The Sheffield fighter knew more than most about Ingle’s boxing credentials, having been a friend and stable-mate of Naseem Hamed, a high-profile opponent of Ingle’s and the man who inflicted professional defeat on the Scarborough fighter for the first time.
“Paul was down-to-earth fighter, a good fighter who was beating everybody at the time. Then he stepped up to fight my good friend Naz for the world title.
“He gave a Naz a really, really good fight which Naz won, but Paul gave a great account of himself which meant he was able to fight for a world title again in his next fight.”
The world title was duly won against Manuel Medina, before Ingle put on what he himself has described as a career-best performance against New-Yorker Junior Jones in Madison Square Garden, the fabled home of boxing.
Much has been said and written about the build-up to Ingle’s final contest, and Rhodes shed some light on what may have gone wrong for Paul.
He said: “The weigh-in that day was at Shire Green Working Men’s Club (in Sheffield), and if I remember rightly Paul was late getting there.
“It was common knowledge at the time that Paul did sometimes struggle to make featherweight, so whether he was off in a sauna somewhere or on a run I don’t know.”
Ingle’s enduring legacy on the sport is that his misfortune contributed to stricter safety regulations, with fighters now having to weigh-in twenty-four hours prior to contests.
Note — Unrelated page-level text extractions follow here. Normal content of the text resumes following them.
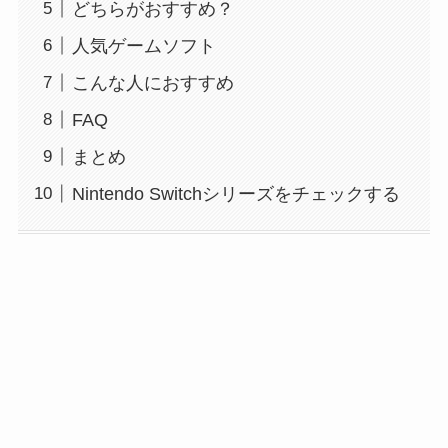
どちらがおすすめ？
人気ゲームソフト
こんな人におすすめ
FAQ
まとめ
Nintendo Switchシリーズをチェックする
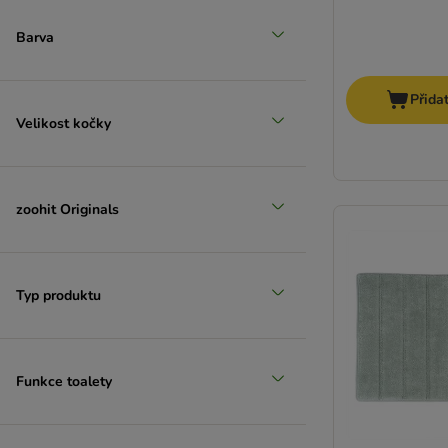
Barva
Přida
Velikost kočky
zoohit Originals
Typ produktu
Funkce toalety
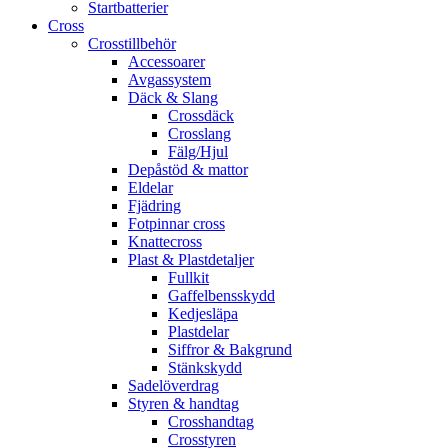
Startbatterier
Cross
Crosstillbehör
Accessoarer
Avgassystem
Däck & Slang
Crossdäck
Crosslang
Fälg/Hjul
Depåstöd & mattor
Eldelar
Fjädring
Fotpinnar cross
Knattecross
Plast & Plastdetaljer
Fullkit
Gaffelbensskydd
Kedjesläpa
Plastdelar
Siffror & Bakgrund
Stänkskydd
Sadelöverdrag
Styren & handtag
Crosshandtag
Crosstyren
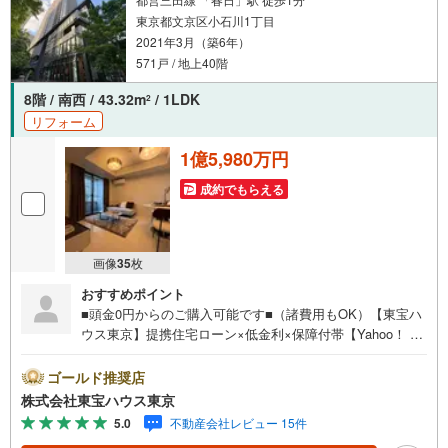
東京都文京区小石川1丁目
2021年3月（築6年）
571戸 / 地上40階
8階 / 南西 / 43.32m
/ 1LDK
2
リフォーム
1億5,980万円
成約でもらえる
画像
35
枚
おすすめポイント
■頭金0円からのご購入可能です■（諸費用もOK）【東宝ハ
ウス東京】提携住宅ローン×低金利×保障付帯【Yahoo！ 不
動産キャンペーン対象店舗】当店で物件を成約するとPayP
ayボーナスライトがもらえる「Yahoo！ 不動産 物件ご成約
ゴールド推奨店
キャンペーン」の対象になります。「資料をもらう」「見
株式会社東宝ハウス東京
学予約をする」ボタンからお問い合わせください。※必ずY
5.0
不動産会社レビュー 15件
ahoo！ JAPAN IDでログインしてください。※PayPayボー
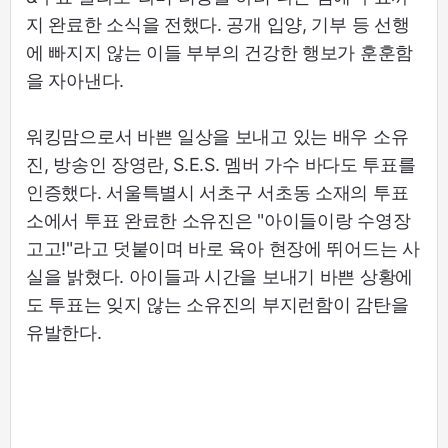
지 완료한 소식을 전했다. 공개 입양, 기부 등 선행
에 빠지지 않는 이들 부부의 건강한 행보가 훈훈함
을 자아낸다.
워킹맘으로서 바쁜 일상을 보내고 있는 배우 소유
진, 방송인 장영란, S.E.S. 멤버 가수 바다도 투표를
인증했다. 서울특별시 서초구 서초동 소재의 투표
소에서 투표 완료한 소유진은 "아이들이랑 수영장
고고!"라고 덧붙이며 바로 육아 현장에 뛰어드는 사
실을 밝혔다. 아이들과 시간을 보내기 바쁜 상황에
도 투표는 잊지 않는 소유진의 부지런함이 감탄을
유발한다.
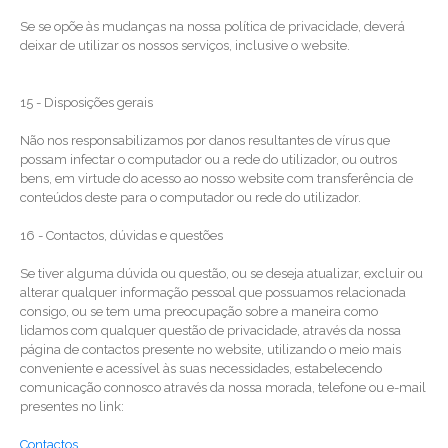
Se se opõe às mudanças na nossa política de privacidade, deverá
deixar de utilizar os nossos serviços, inclusive o website.
15 - Disposições gerais
Não nos responsabilizamos por danos resultantes de vírus que
possam infectar o computador ou a rede do utilizador, ou outros
bens, em virtude do acesso ao nosso website com transferência de
conteúdos deste para o computador ou rede do utilizador.
16 - Contactos, dúvidas e questões
Se tiver alguma dúvida ou questão, ou se deseja atualizar, excluir ou
alterar qualquer informação pessoal que possuamos relacionada
consigo, ou se tem uma preocupação sobre a maneira como
lidamos com qualquer questão de privacidade, através da nossa
página de contactos presente no website, utilizando o meio mais
conveniente e acessível às suas necessidades, estabelecendo
comunicação connosco através da nossa morada, telefone ou e-mail
presentes no link:
Contactos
While Ingle had to quit the sport, Rhodes went on fighting and captured a European crown in 2009, before again failing in a world title attempt against Mexican prodigy Saul Alvarez last year.
But the thought of what happened to Ingle is never far from his mind.
Rhodes added: “I went into the sport knowing what could happen and pray to God that it doesn’t happen, but we always know the risks in boxing – you’re fighting a losing battle almost if you go into the ring thinking the worst so you try not to think about it. It’s boxing and it could happen to anybody.”